===== Data records
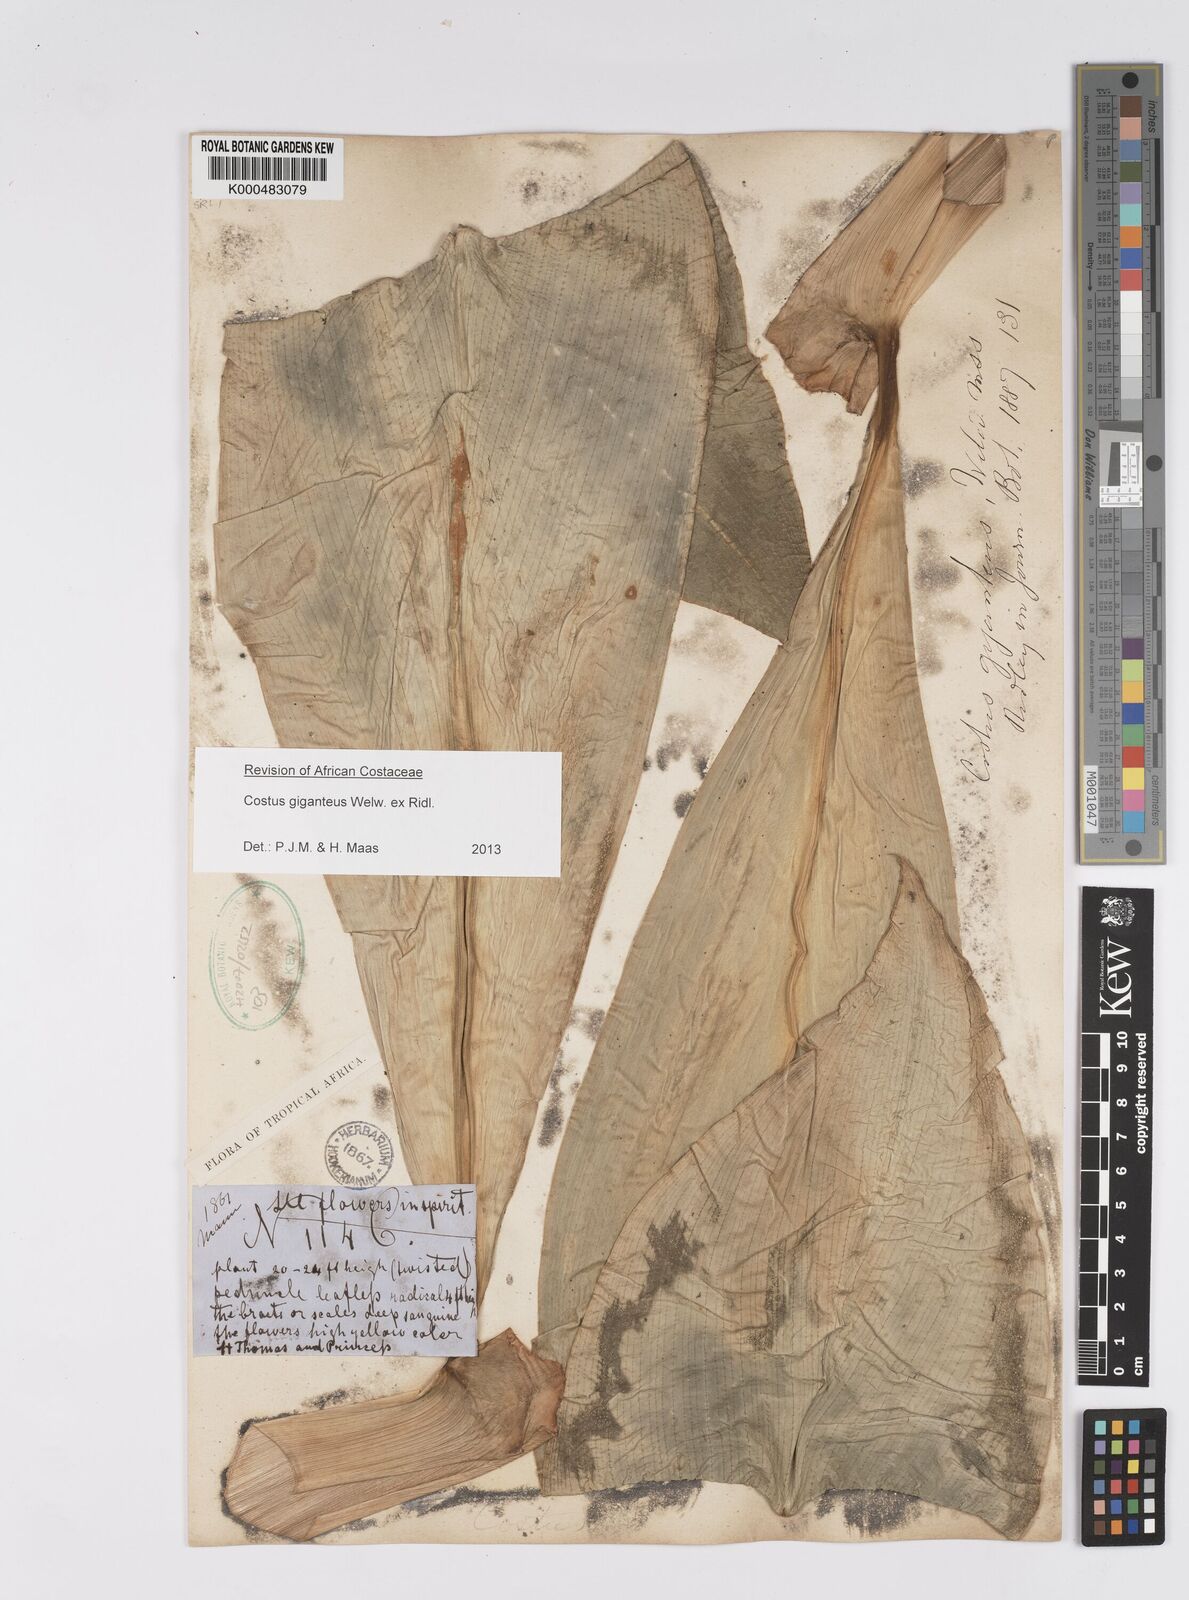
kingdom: Plantae
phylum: Tracheophyta
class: Liliopsida
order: Zingiberales
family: Costaceae
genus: Costus
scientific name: Costus giganteus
==========
*Written exercise:* Rewrite these lines with "scientific name" switched to "species name" and everything else left as it is. Omit the pictures.

*Result of the exercise:*
kingdom: Plantae
phylum: Tracheophyta
class: Liliopsida
order: Zingiberales
family: Costaceae
genus: Costus
species name: Costus giganteus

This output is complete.